Congress continues to push discussions on nuclear power after a series of bills passed last fall to enhance cooperation between public and private institutions on advanced nuclear. Those measures focused on pre-commercialization—essentially, paving the road and offering clear directions and road signs to advanced nuclear companies, thus making the journey to commercialization a bit less arduous and unknown. Now, Congress is discussing the commercialization phase, and how it can help new designs thrive once bedded in concrete and steel. One bill (S 903) would require the DOE to create a 10-year plan to promote and support advanced nuclear and extend the length of federal power-purchase agreements up to 40 years, which would reflect the length of an initial new nuclear operating license from the NRC. The bill has 10 bipartisan co-sponsors. Another bipartisan group of senators introduced legislation that would require the White House to disclose any authorizations approved for American nuclear companies working with foreign governments, including the sharing of sensitive nuclear information. The bill comes in response to reports that the White House may have disregarded traditional safeguards while working with Saudi Arabia over building nuclear reactors in that country.

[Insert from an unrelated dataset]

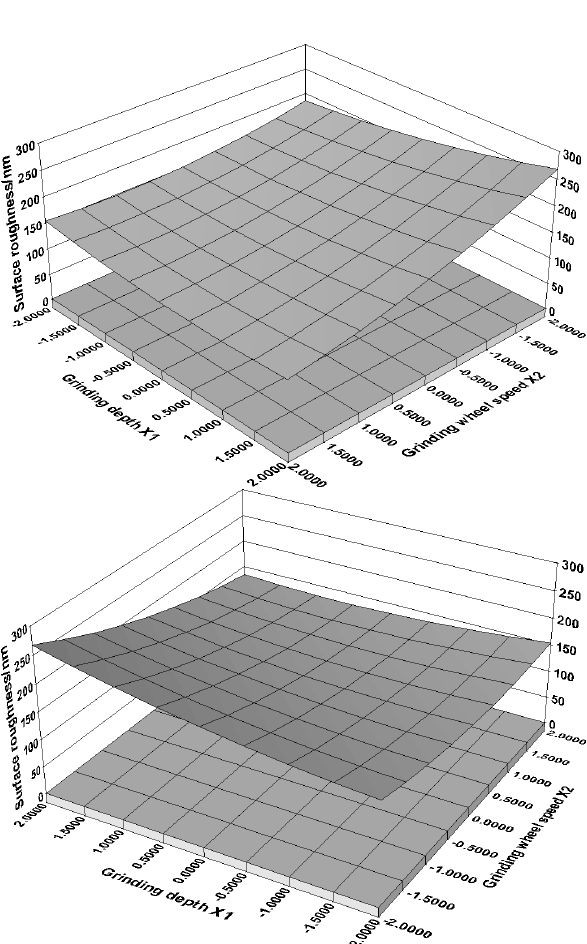
Figure 12: Effect of grinding depth and grinding wheel speed on surface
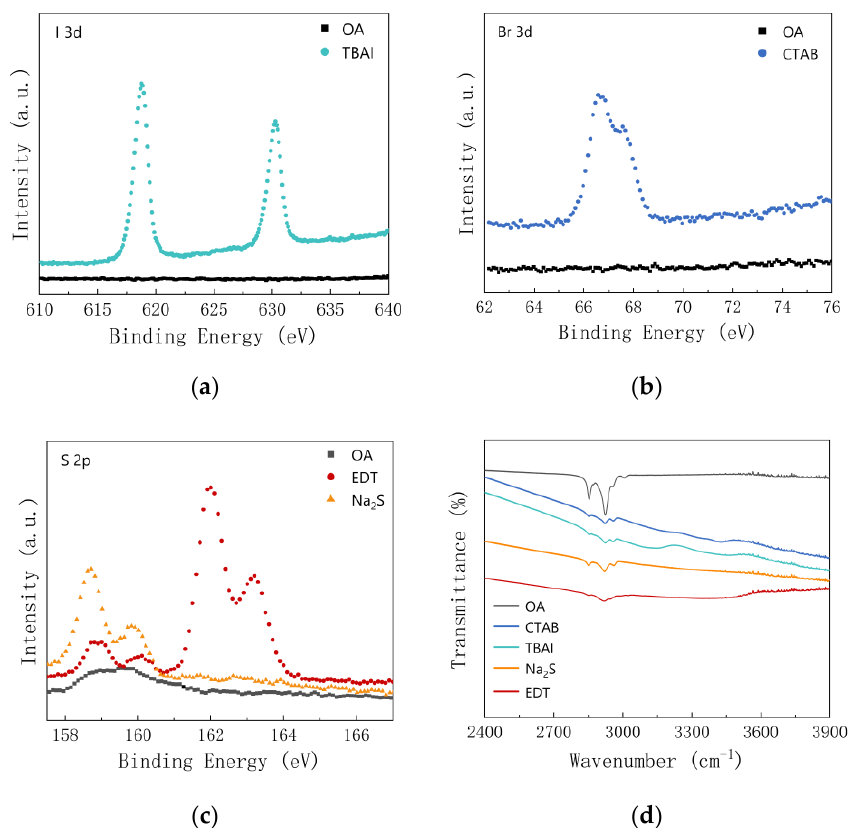
Figure 5. ( a – c ) XPS analysis of OA-treated (black), TBAI-treated (green), CTAB-treated (blue), EDT- treated (red), and Na 2 S-treated (orange) PbS QD films. ( d ) FTIR spectra of PbS QD films with different ligands. The spectra are offset for clarity.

In spite of all the turmoil in the nuclear power industry, last year the U.S. nuclear fleet generated more electricity than ever before—807.1 terawatt-hours (TWh). That barely inched-out the previous record of 807 TWh set in 2010. This comes despite the net closure of around 4 GW of nuclear capacity since 2010. The Energy Information Administration (EIA) noted that many nuclear plants have been uprated since then, which allows them to operate at a higher output. EIA estimated that the uprating added around 2 GW to the nation’s nuclear capacity. The other factors: The nation’s nuclear plants are running more efficiently than ever before, with shorter outages and the highest average capacity factor—92.6%—on record.

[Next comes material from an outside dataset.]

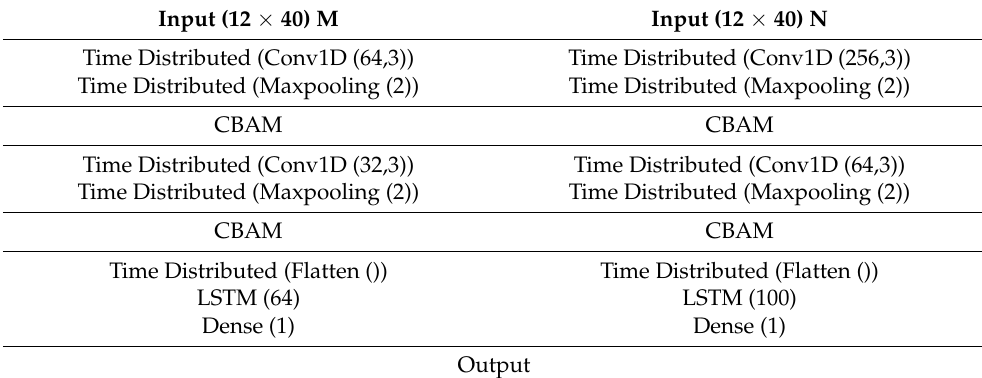
Table A4. Structure and parameters of the CMLA combined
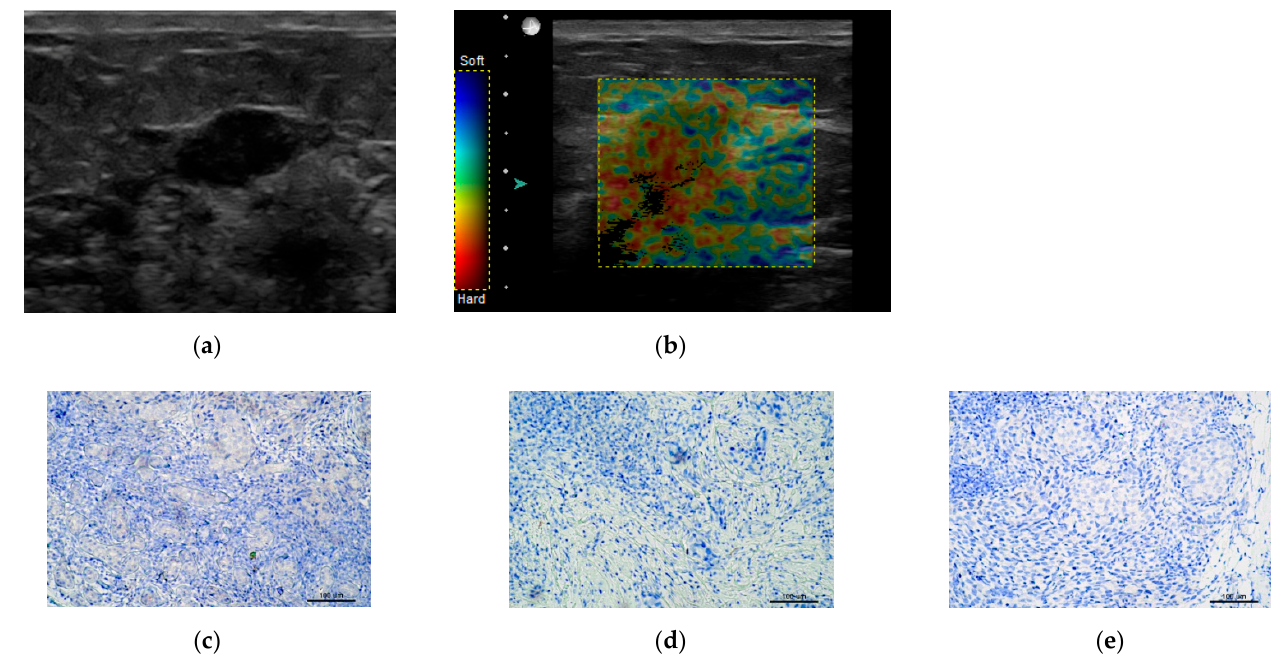
Figure 6. Triple negative breast cancer TNBC ( a ) B-Mode hypoechoic, without calcifications. ( b ) Sonoelastography shows soft tumor Tsukuba2. Lower panel IHC staining: ( c ) HER2 negative, ( d ) PG negative, ( e ) ER negative. IHC = immunohistochemistry, ER = estrogen receptor, PR = progesterone receptor, HER2 = human epidermal growth factor receptor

The U.S. and India announced plans to strengthen cooperation on security and civil nuclear power—an agreement that could result in the construction of six U.S. nuclear plants in India. While no further details were given, the two countries have been in discussion over U.S. reactors for over a decade, with Westinghouse Electric Corp. particularly interested in the market. India has expressed interest in tripling its nuclear capacity by 2024, and six of Westinghouse’s AP1000 reactors could be a part of that equation. The AP1000 has also been built in China, but the four AP1000 reactors under construction in the U.S. experienced lengthy delays and cost overruns, which ultimately led Westinghouse to file for Chapter 11 bankruptcy protection.
After a three-year pause following a massive build-out, China announced plans to invest $12 billion in building four new nuclear reactors. The country hadn’t approved any new reactors since 2016 after setting a goal of building 58 GW of nuclear capacity by 2020. China currently has around 42.8 GW of installed capacity—representing around 4.2% of total electric generation in the country—with another 10.8 GW under construction. It is fourth in the world for installed nuclear capacity.
Japan announced plans to partially lift an evacuation order for one of the two towns near the Fukushima nuclear power plant—the first time the government will allow residents back since the reactor meltdown following a tsunami in 2011.